Job item
Print out the data exactly, keeping every image out of it.

_ _ _ _

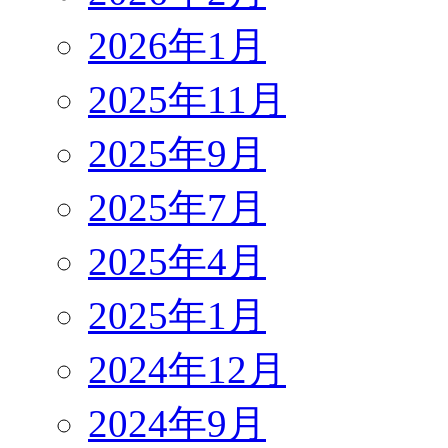
2026年1月
2025年11月
2025年9月
2025年7月
2025年4月
2025年1月
2024年12月
2024年9月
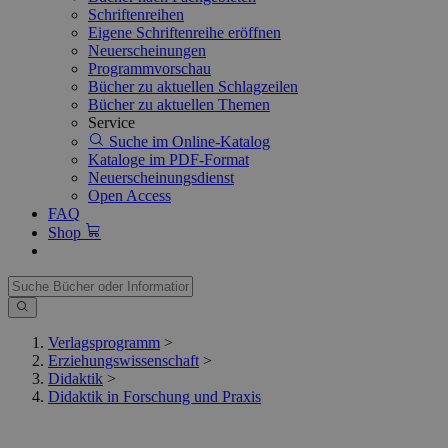
Schriftenreihen
Eigene Schriftenreihe eröffnen
Neuerscheinungen
Programmvorschau
Bücher zu aktuellen Schlagzeilen
Bücher zu aktuellen Themen
Service
Suche im Online-Katalog
Kataloge im PDF-Format
Neuerscheinungsdienst
Open Access
FAQ
Shop
Verlagsprogramm
>
Erziehungswissenschaft
>
Didaktik
>
Didaktik in Forschung und Praxis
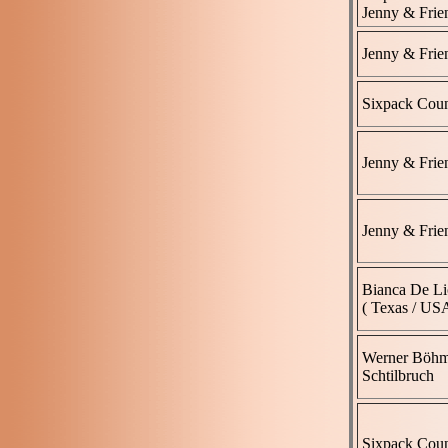
Jenny & Frie
Jenny & Frie
Sixpack Coun
Jenny & Frie
Jenny & Frie
Bianca De L
( Texas / USA
Werner Böh
Schtilbruch
Sixpack Coun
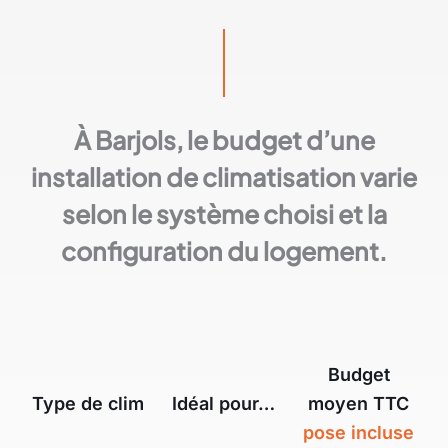
À Barjols, le budget d’une
installation de climatisation varie
selon le système choisi et la
configuration du logement.
Budget
Type de clim
Idéal pour…
moyen TTC
pose incluse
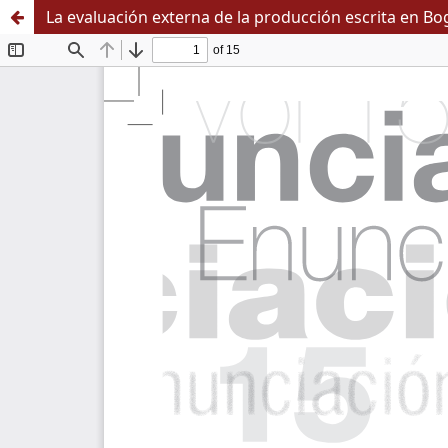
La evaluación externa de la producción escrita en Bog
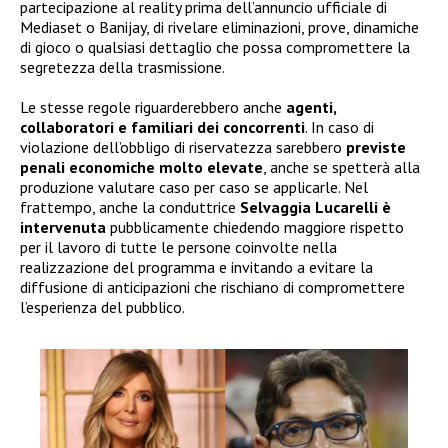
partecipazione al reality prima dell’annuncio ufficiale di
Mediaset o Banijay, di rivelare eliminazioni, prove, dinamiche
di gioco o qualsiasi dettaglio che possa compromettere la
segretezza della trasmissione.
Le stesse regole riguarderebbero anche
agenti,
collaboratori e familiari dei concorrenti
. In caso di
violazione dell’obbligo di riservatezza sarebbero
previste
penali economiche molto elevate
, anche se spetterà alla
produzione valutare caso per caso se applicarle. Nel
frattempo, anche la conduttrice
Selvaggia Lucarelli è
intervenuta
pubblicamente chiedendo maggiore rispetto
per il lavoro di tutte le persone coinvolte nella
realizzazione del programma e invitando a evitare la
diffusione di anticipazioni che rischiano di compromettere
l’esperienza del pubblico.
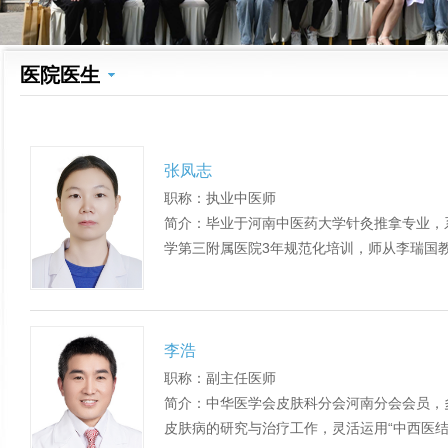
医院医生
张凤志
职称：执业中医师
简介：毕业于河南中医药大学针灸推拿专业，
学第三附属医院3年规范化培训，师从李瑞国教
李浩
职称：副主任医师
简介：中华医学会皮肤科分会河南分会会员，
皮肤病的研究与治疗工作，灵活运用“中西医结合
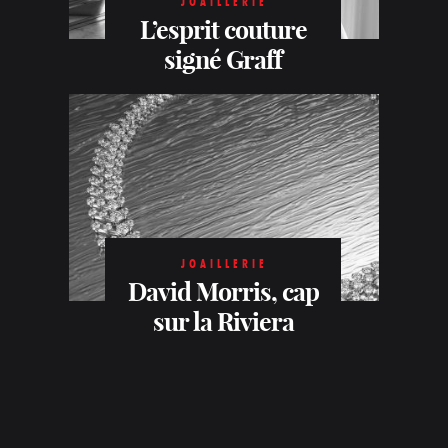
JOAILLERIE
L’esprit couture
signé Graff
JOAILLERIE
David Morris, cap
sur la Riviera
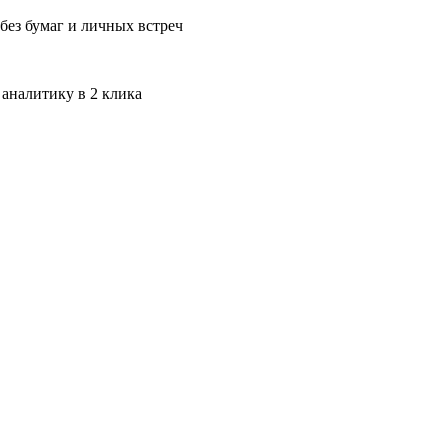
без бумаг и личных встреч
 аналитику в 2 клика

_ _ _ _

Exercise response
2026年1月
2025年11月
2025年9月
2025年7月
2025年4月
2025年1月
2024年12月
2024年9月
Schriftenreihen
Eigene Schriftenreihe eröffnen
Neuerscheinungen
Programmvorschau
Bücher zu aktuellen Schlagzeilen
Bücher zu aktuellen Themen
Service
Suche im Online-Katalog
Kataloge im PDF-Format
Neuerscheinungsdienst
Open Access
FAQ
Shop
Verlagsprogramm
>
Erziehungswissenschaft
>
Didaktik
>
Didaktik in Forschung und Praxis
Jenny & Frie
Jenny & Frie
Sixpack Coun
Jenny & Frie
Jenny & Frie
Bianca De L
( Texas / USA
Werner Böh
Schtilbruch
Sixpack Coun
À Barjols, le budget d’une
installation de climatisation varie
selon le système choisi et la
configuration du logement.
Budget
Type de clim
Idéal pour…
moyen TTC
pose incluse
La evaluación externa de la producción escrita en Bog
partecipazione al reality prima dell’annuncio ufficiale di
Mediaset o Banijay, di rivelare eliminazioni, prove, dinamiche
di gioco o qualsiasi dettaglio che possa compromettere la
segretezza della trasmissione.
Le stesse regole riguarderebbero anche
agenti,
collaboratori e familiari dei concorrenti
. In caso di
violazione dell’obbligo di riservatezza sarebbero
previste
penali economiche molto elevate
, anche se spetterà alla
produzione valutare caso per caso se applicarle. Nel
frattempo, anche la conduttrice
Selvaggia Lucarelli è
intervenuta
pubblicamente chiedendo maggiore rispetto
per il lavoro di tutte le persone coinvolte nella
realizzazione del programma e invitando a evitare la
diffusione di anticipazioni che rischiano di compromettere
l’esperienza del pubblico.
医院医生
张凤志
职称：执业中医师
简介：毕业于河南中医药大学针灸推拿专业，
学第三附属医院3年规范化培训，师从李瑞国教
李浩
职称：副主任医师
简介：中华医学会皮肤科分会河南分会会员，
皮肤病的研究与治疗工作，灵活运用“中西医结合
JOAILLERIE
L’esprit couture
signé Graff
JOAILLERIE
David Morris, cap
sur la Riviera
без бумаг и личных встреч
 аналитику в 2 клика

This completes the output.